Harder also wanted to develop a technique that learned new accents almost exclusively from different-sounding voice models. That’s what Kotescu’s team tried when building Alexa for Ireland. They relied heavily on pre-existing speech models, primarily for British English accents (with a much narrower range of American, Canadian, and Australian accents) to train them to speak Irish English.
The team worked on various linguistic challenges in Irish English. For example, Irish people tend to omit the ‘h’ in ‘th’, pronounce letters as hard ‘t’ or ‘d’, and make ‘bath’ sound like ‘bat’ or even ‘bad’ You may. Irish English is also Rotic English, meaning that the ‘r’ is overpronounced. So the ‘r’ in ‘party’ sounds more distinct than it sounds from a Londoner’s mouth. Alexa had to learn and master these voice features.
Kotescu, a Romanian and lead researcher on the Alexa team in Ireland, said Irish English was “difficult.”
The voice models that power Alexa’s language skills have become more sophisticated in recent years. In 2020, Amazon researchers taught Alexa speak fluent spanish From an English-speaking model.
Kotescu and team saw accents as the next frontier for voice capabilities in Alexa. They designed Alexa in Ireland to rely more on AI than on actors when building voice models. As a result, the Irish Alexa was trained on a relatively small corpus: about 24 hours of recordings by voice actors who recited 2,000 utterances of her in Irish-accented English.
Initially, when Amazon researchers fed Irish recordings to a learning Irish Alexa, some strange things happened.
Letters and syllables were sometimes dropped from responses. “S” may stick. A word or two, sometimes important words, were muttered gibberish and incomprehensible. In at least one case, Alexa’s female voice was lowered an octave and sounded more masculine. To make matters worse, the masculine voice was distinctly British and goofy enough to raise eyebrows in some Irish homes.
“They are big black boxes,” said the Bulgarian national Tinchev, Amazon’s lead scientist on the project, of the voice model. “You have to do a lot of experimentation to adjust them.”
That’s what the techs did to correct Alexa’s “party” gaffe. They deconstructed the audio word-by-word, phoneme-by-phoneme (the smallest fragment of a word you hear) to pinpoint and tweak exactly where Alexa was slipping. We then fed more recorded speech data to Alexa’s voice model in Irish to correct any mispronunciations.
Result: ‘r’ for ‘party’ returned. But then the “p” disappeared.
So the data scientist repeated the same process again. They ultimately focused on phonemes containing the missing ‘p’. I then tweaked the model further so that the ‘p’ sound returned and the ‘r’ didn’t go away. Alexa can finally speak like a Dubliner.

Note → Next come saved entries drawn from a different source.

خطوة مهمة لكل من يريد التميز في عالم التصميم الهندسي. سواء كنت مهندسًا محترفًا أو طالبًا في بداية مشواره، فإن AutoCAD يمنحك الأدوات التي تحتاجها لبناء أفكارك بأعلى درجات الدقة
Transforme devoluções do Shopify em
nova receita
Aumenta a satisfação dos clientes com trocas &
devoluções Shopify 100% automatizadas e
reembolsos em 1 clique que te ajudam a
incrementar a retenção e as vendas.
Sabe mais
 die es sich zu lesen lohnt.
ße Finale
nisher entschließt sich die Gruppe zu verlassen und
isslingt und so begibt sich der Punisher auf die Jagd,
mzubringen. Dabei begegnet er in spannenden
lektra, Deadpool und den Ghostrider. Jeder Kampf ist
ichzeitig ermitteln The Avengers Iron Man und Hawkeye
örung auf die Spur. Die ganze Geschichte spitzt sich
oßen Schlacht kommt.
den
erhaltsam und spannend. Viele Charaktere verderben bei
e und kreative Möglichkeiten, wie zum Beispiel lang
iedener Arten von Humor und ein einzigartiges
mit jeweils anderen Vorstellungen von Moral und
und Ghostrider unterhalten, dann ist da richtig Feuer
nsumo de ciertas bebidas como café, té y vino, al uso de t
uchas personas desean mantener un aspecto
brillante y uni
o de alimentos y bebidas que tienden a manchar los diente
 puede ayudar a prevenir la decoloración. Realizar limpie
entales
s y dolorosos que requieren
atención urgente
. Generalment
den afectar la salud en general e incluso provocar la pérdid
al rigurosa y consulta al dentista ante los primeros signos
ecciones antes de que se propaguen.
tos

Two Irish linguists, Elaine Vaughan, who teaches at the University of Limerick, and PhD student Kate Talon, who works in the Phonetics and Speech Lab at Trinity College, Dublin, have since played the Irish Alexa high accent. giving a rating. The way Irish Alexa emphasizes the “r” and softens the “t” stands out, they said, and Amazon got the accent right across the board.
“It sounds real to me,” Taron said.
Amazon researchers said they were pleased with the generally positive feedback. Their voice model unraveled the Irish accent so quickly that it gave them hope that the accent could be recreated elsewhere.
“We plan to extend the methodology to accents in languages other than English,” they write in their paper. January research paper About Ireland’s Alexa project.